4. Die beiden radikal unterschiedlichen Positionen von Macron und Le Pen wurden in einem Wahlkampf deutlich, in dem die Kaufkraft ein zentrales Thema für die Wähler war. Mehr als die Hälfte (52 %) der Franzosen nannten sie als einen der wichtigsten Faktoren für ihre Wahlentscheidung, und sie war das meistgenannte Thema während des gesamten Wahlkampfs. Im Jahr 2017 war die Kaufkraft nur der fünftwichtigste Faktor (29 %). Marine Le Pen profitierte davon und wurde als die Kandidatin angesehen, die diese Themen am ehesten ansprechen würde. Tatsächlich nannten 64 % ihrer Wähler die Kaufkraft als ihr Hauptanliegen.

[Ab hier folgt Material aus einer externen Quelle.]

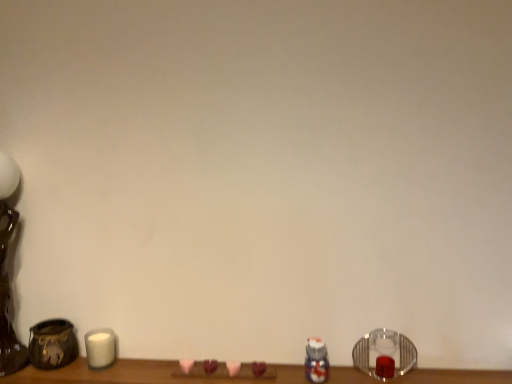
Question: In terms of width, does translucent plastic toy at lower right look wider or thinner when compared to brushed metal table lamp at left?

Choices:
 (A) thin
 (B) wide

Answer: (A)

Question: Is translucent plastic toy at lower right taller or shorter than brushed metal table lamp at left?

Choices:
 (A) tall
 (B) short

Answer: (B)

Question: Which object is the farthest from the brushed metal table lamp at left?

Choices:
 (A) matte brown vase at left
 (B) clear glass candle holder at lower right
 (C) white matte candle at lower left
 (D) translucent plastic toy at lower right

Answer: (B)

Question: Considering the real-world distances, which object is closest to the clear glass candle holder at lower right?

Choices:
 (A) translucent plastic toy at lower right
 (B) brushed metal table lamp at left
 (C) matte brown vase at left
 (D) white matte candle at lower left

Answer: (A)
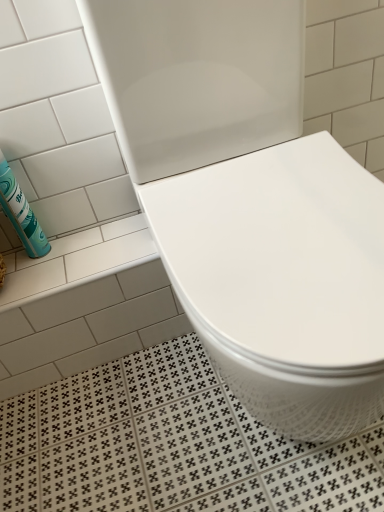
This screenshot has width=384, height=512. Find the location of `vacant area that is situated to the right of teal matte canister at left`. vacant area that is situated to the right of teal matte canister at left is located at coordinates (96, 246).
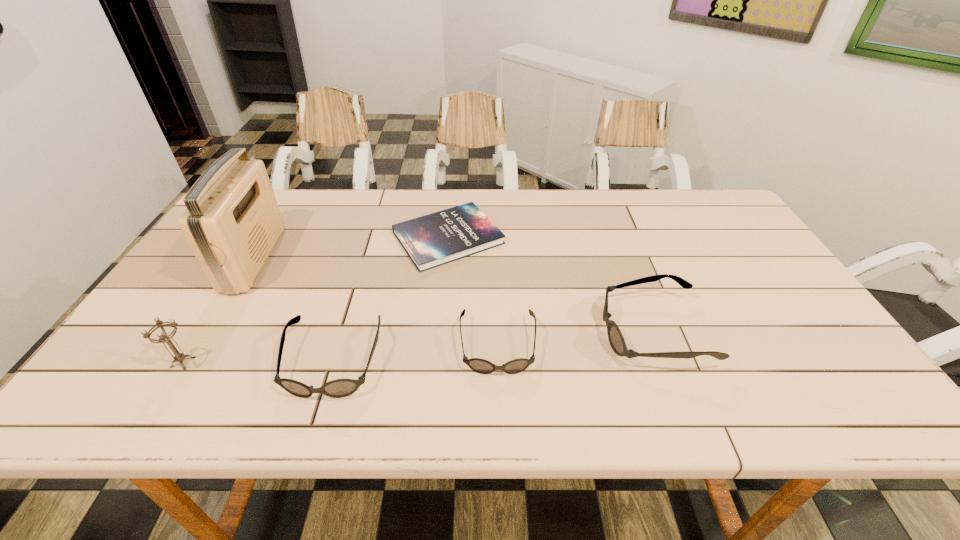
Find the location of a particular element. free spot that satisfies the following two spatial constraints: 1. on the lenses of the rightmost sunglasses; 2. on the lenses of the second sunglasses from right to left is located at coordinates (658, 347).

What are the coordinates of `blank area in the image that satisfies the following two spatial constraints: 1. on the lenses of the rightmost object; 2. on the lenses of the second sunglasses from left to right` in the screenshot? It's located at (658, 347).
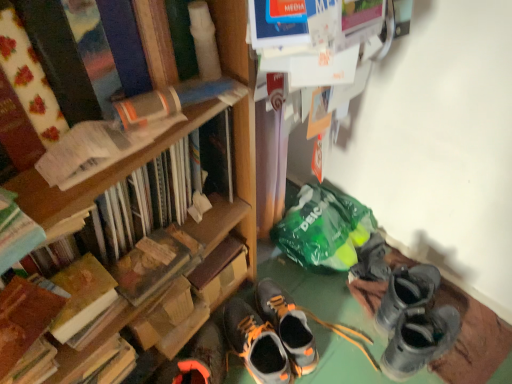
Question: Does hardcover book at left, which appears as the third book when ordered from the bottom, have a greater height compared to hardcover book at left, the fifth book positioned from the bottom?

Choices:
 (A) yes
 (B) no

Answer: (B)

Question: Can you confirm if hardcover book at left, which appears as the third book when ordered from the bottom, is positioned to the right of hardcover book at left, the fifth book positioned from the bottom?

Choices:
 (A) yes
 (B) no

Answer: (B)

Question: Is there a large distance between hardcover book at left, marked as the 3th book in a top-to-bottom arrangement, and hardcover book at left, the fifth book positioned from the bottom?

Choices:
 (A) yes
 (B) no

Answer: (B)

Question: Considering the relative sizes of hardcover book at left, which appears as the third book when ordered from the bottom, and hardcover book at left, the fifth book positioned from the bottom, in the image provided, is hardcover book at left, which appears as the third book when ordered from the bottom, smaller than hardcover book at left, the fifth book positioned from the bottom,?

Choices:
 (A) no
 (B) yes

Answer: (B)

Question: Can you confirm if hardcover book at left, which appears as the third book when ordered from the bottom, is wider than hardcover book at left, the fifth book positioned from the bottom?

Choices:
 (A) no
 (B) yes

Answer: (A)

Question: Visually, is hardcover book at left, which is the fifth book in top-to-bottom order, positioned to the left or to the right of hardcover book at left, the fifth book positioned from the bottom?

Choices:
 (A) left
 (B) right

Answer: (A)

Question: In the image, is hardcover book at left, which is the fifth book in top-to-bottom order, positioned in front of or behind hardcover book at left, which is the 1th book in top-to-bottom order?

Choices:
 (A) behind
 (B) front

Answer: (A)

Question: From a real-world perspective, relative to hardcover book at left, the fifth book positioned from the bottom, is hardcover book at left, marked as the first book in a bottom-to-top arrangement, vertically above or below?

Choices:
 (A) above
 (B) below

Answer: (B)

Question: Is hardcover book at left, which is the fifth book in top-to-bottom order, spatially inside hardcover book at left, which is the 1th book in top-to-bottom order, or outside of it?

Choices:
 (A) inside
 (B) outside

Answer: (B)

Question: Based on their positions, is hardcover book at left, marked as the 4th book in a bottom-to-top arrangement, located to the left or right of hardcover book at left, marked as the 3th book in a top-to-bottom arrangement?

Choices:
 (A) right
 (B) left

Answer: (A)

Question: Considering the positions of hardcover book at left, marked as the 4th book in a bottom-to-top arrangement, and hardcover book at left, which appears as the third book when ordered from the bottom, in the image, is hardcover book at left, marked as the 4th book in a bottom-to-top arrangement, bigger or smaller than hardcover book at left, which appears as the third book when ordered from the bottom,?

Choices:
 (A) small
 (B) big

Answer: (B)

Question: Considering their positions, is hardcover book at left, which appears as the second book when viewed from the top, located in front of or behind hardcover book at left, which appears as the third book when ordered from the bottom?

Choices:
 (A) front
 (B) behind

Answer: (B)

Question: Is hardcover book at left, marked as the 4th book in a bottom-to-top arrangement, inside or outside of hardcover book at left, which appears as the third book when ordered from the bottom?

Choices:
 (A) inside
 (B) outside

Answer: (B)

Question: Considering the positions of point (94, 289) and point (185, 258), is point (94, 289) closer or farther from the camera than point (185, 258)?

Choices:
 (A) closer
 (B) farther

Answer: (A)

Question: Looking at their shapes, would you say hardcover book at left, positioned as the second book in bottom-to-top order, is wider or thinner than hardcover book at center?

Gleichzeitig verlor das Thema des Krieges in der Ukraine, das im Februar im Mittelpunkt der Debatten stand, an Intensität und erschien nur noch für 21 % der Franzosen – und insbesondere für die Wähler von Emmanuel Macron (33 % gegenüber 5 % der Wähler von Marine Le Pen) – als wichtiges Thema.
5. Insgesamt sind die französischen Bürgerinnen und Bürger nicht sehr begeistert von der Wiederwahl von Emmanuel Macron. Dreiundvierzig Prozent erwarten, dass sich ihr persönliches Leben in den kommenden Monaten verschlechtern wird, und derselbe Prozentsatz geht davon aus, dass sich die Lage in Frankreich insgesamt verschlechtern wird. Selbst diejenigen, die für Macron gestimmt haben, sind nicht übermäßig optimistisch, was positive Veränderungen angeht, denn nur 36 % können sich vorstellen, dass seine Wiederwahl zu einer Verbesserung ihrer persönlichen Situation führen wird.
Für die meisten Franzosen hat diese Wahl einen bitteren Beigeschmack hinterlassen. Die ersten Worte, mit denen sie den Wahlkampf beschreiben, sind Enttäuschung (73 %) und Scheitern des Rennens (65 %). Nur sehr wenige Franzosen empfanden den Wahlkampf als überzeugend oder nützlich.